[PROBLEM TO WORK ON] In all the lines below, rename "dist" to "distance" and write the lines out again with nothing else changed. Leave the pictures out of your answer.

* START ENTRIES SUPPLIED *

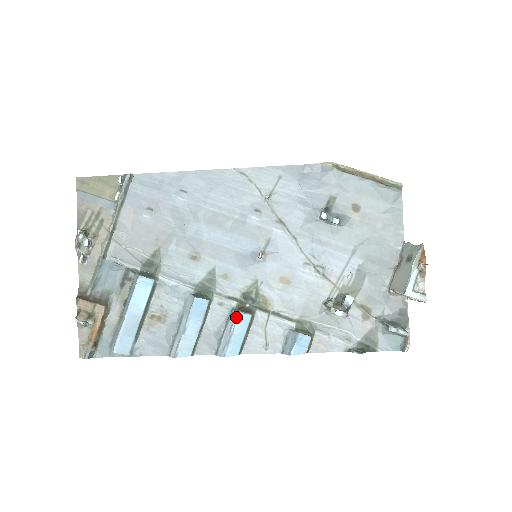
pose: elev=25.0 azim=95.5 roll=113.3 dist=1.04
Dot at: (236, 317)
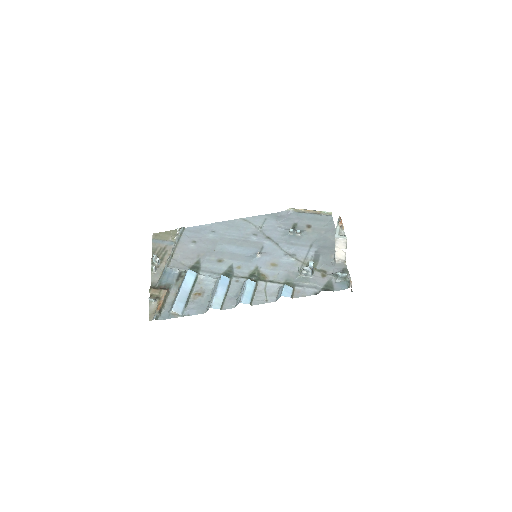
Dot at: (247, 281)
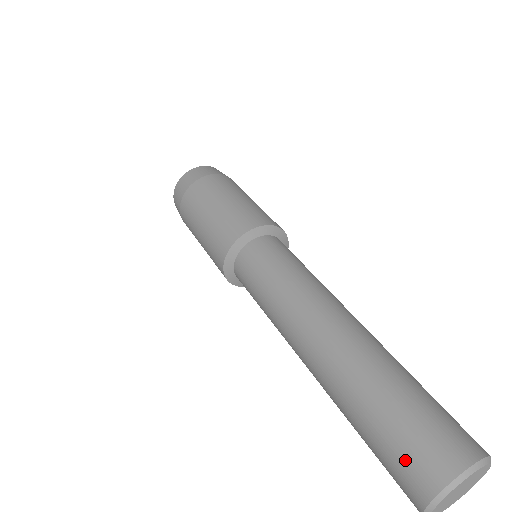
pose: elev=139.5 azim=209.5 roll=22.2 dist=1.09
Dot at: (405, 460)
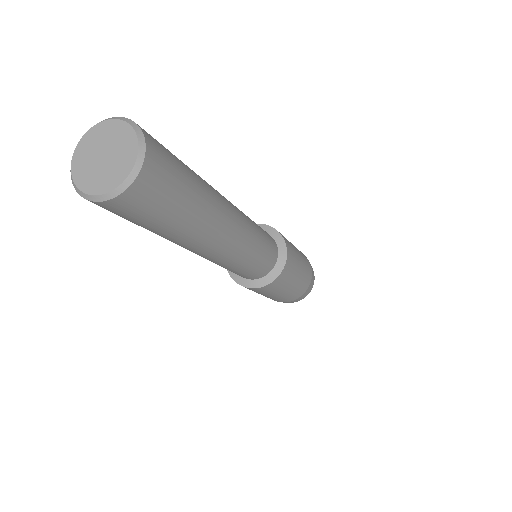
Dot at: occluded
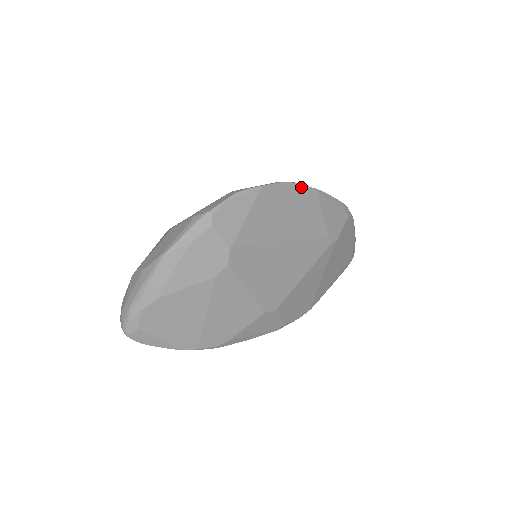
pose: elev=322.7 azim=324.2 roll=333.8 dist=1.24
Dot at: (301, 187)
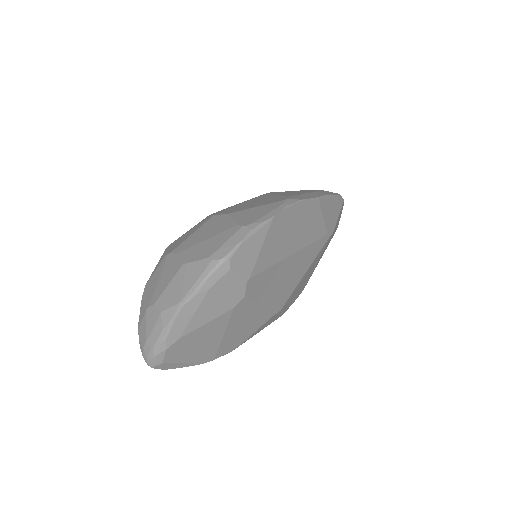
Dot at: (306, 202)
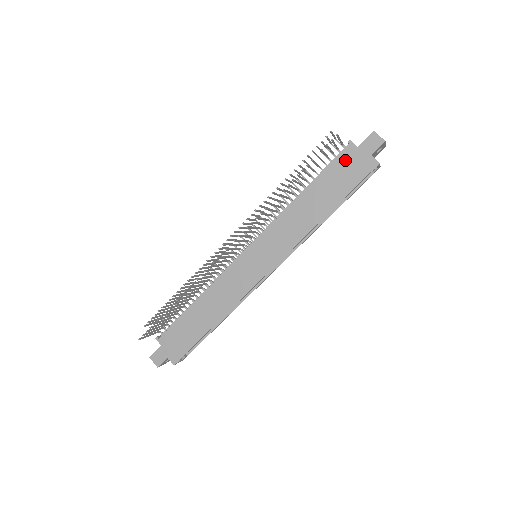
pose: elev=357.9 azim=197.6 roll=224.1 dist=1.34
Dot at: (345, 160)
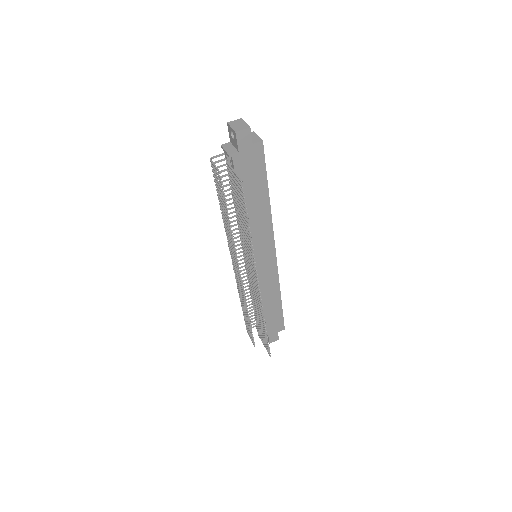
Dot at: (241, 166)
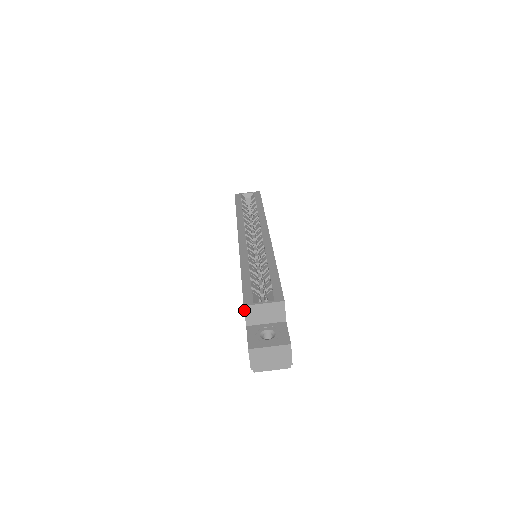
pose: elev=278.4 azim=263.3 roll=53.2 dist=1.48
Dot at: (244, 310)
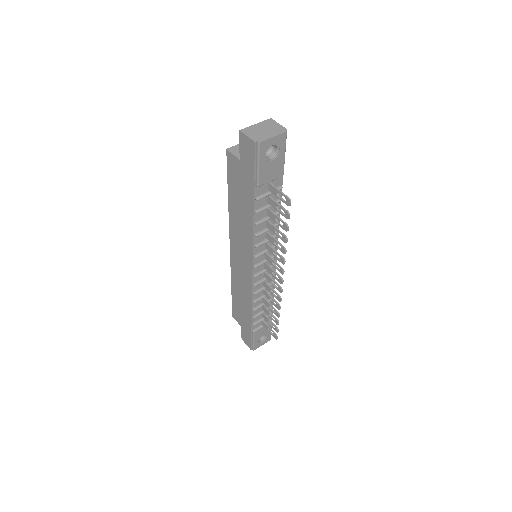
Dot at: (229, 151)
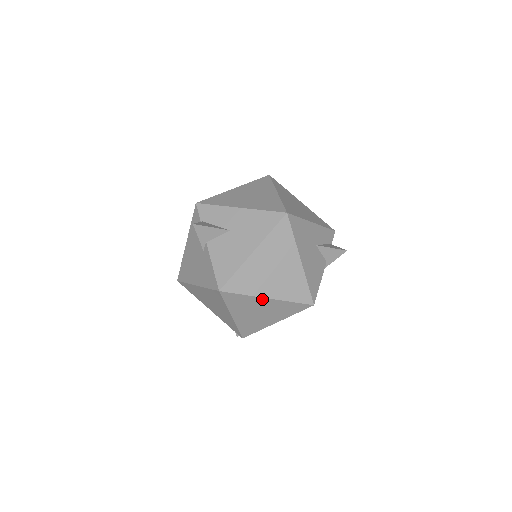
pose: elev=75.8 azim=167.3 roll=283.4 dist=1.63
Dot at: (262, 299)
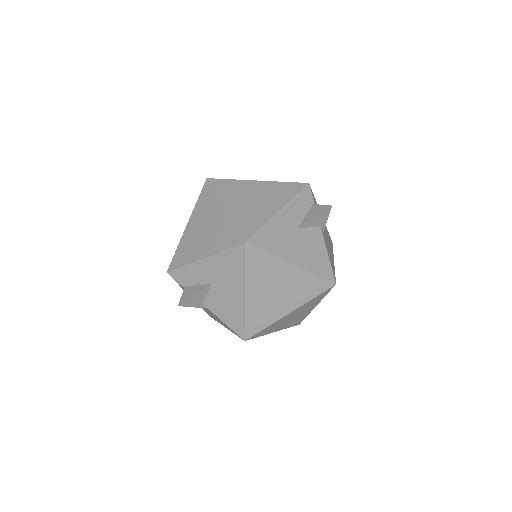
Dot at: (286, 316)
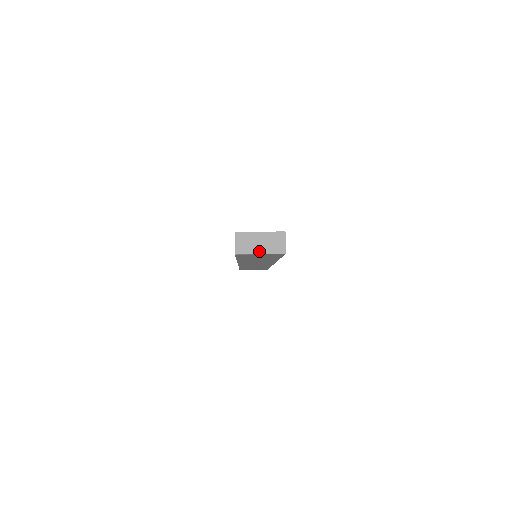
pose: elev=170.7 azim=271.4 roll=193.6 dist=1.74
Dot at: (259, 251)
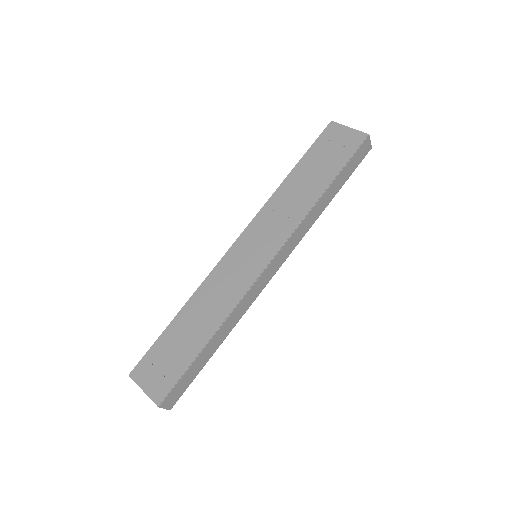
Dot at: occluded
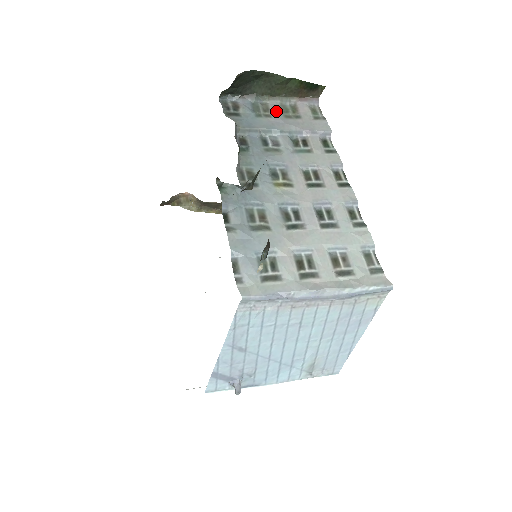
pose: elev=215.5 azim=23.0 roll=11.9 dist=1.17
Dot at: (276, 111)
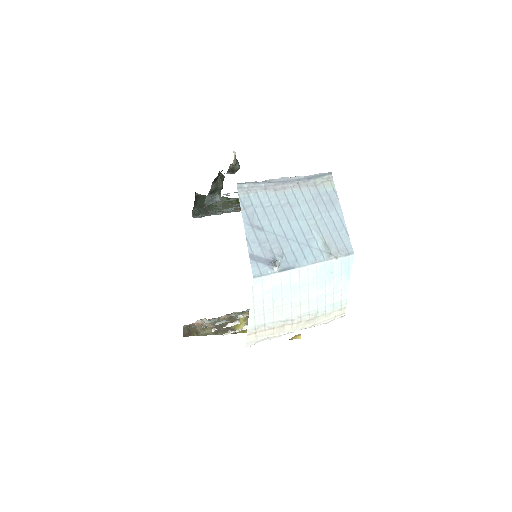
Dot at: occluded
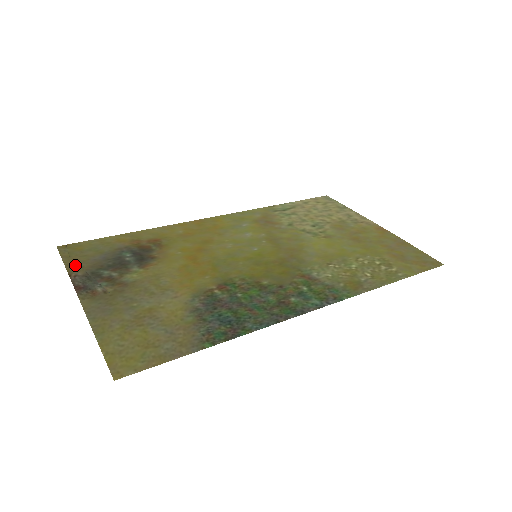
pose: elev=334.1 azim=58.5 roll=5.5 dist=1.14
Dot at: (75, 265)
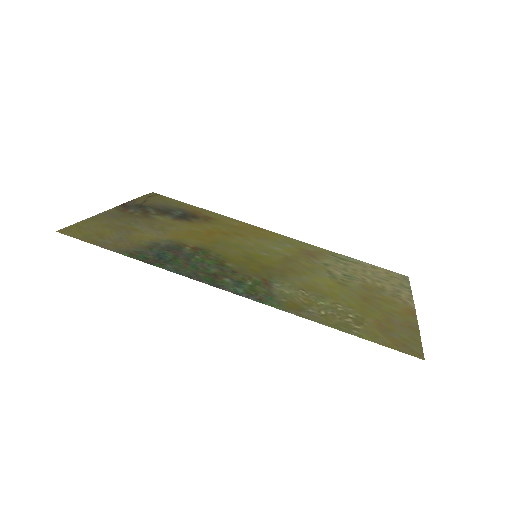
Dot at: (143, 200)
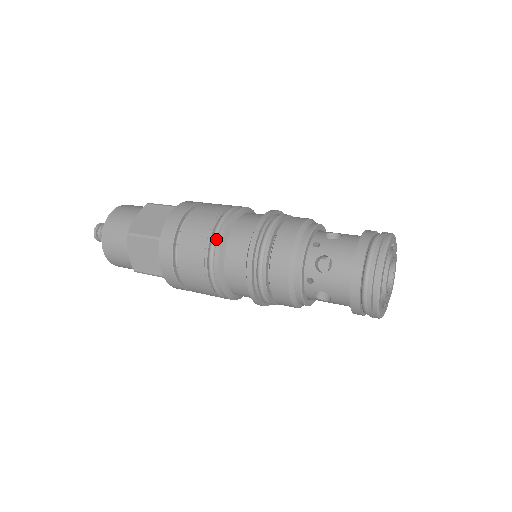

* END ENTRIES SUPPLIED *

[RESULT OF THE TASK]
pose: elev=25.0 azim=95.5 roll=113.3 distance=1.04
Dot at: (236, 317)
Dot at: (247, 281)
pose: elev=139.5 azim=209.5 roll=22.2 distance=1.09
Dot at: (405, 460)
Dot at: occluded
pose: elev=322.7 azim=324.2 roll=333.8 distance=1.24
Dot at: (301, 187)
Dot at: (306, 202)
pose: elev=357.9 azim=197.6 roll=224.1 distance=1.34
Dot at: (345, 160)
Dot at: (241, 166)
pose: elev=278.4 azim=263.3 roll=53.2 distance=1.48
Dot at: (244, 310)
Dot at: (229, 151)
pose: elev=75.8 azim=167.3 roll=283.4 distance=1.63
Dot at: (262, 299)
Dot at: (286, 316)
pose: elev=170.7 azim=271.4 roll=193.6 distance=1.74
Dot at: (259, 251)
Dot at: occluded
pose: elev=215.5 azim=23.0 roll=11.9 distance=1.17
Dot at: (276, 111)
Dot at: occluded
pose: elev=334.1 azim=58.5 roll=5.5 distance=1.14
Dot at: (75, 265)
Dot at: (143, 200)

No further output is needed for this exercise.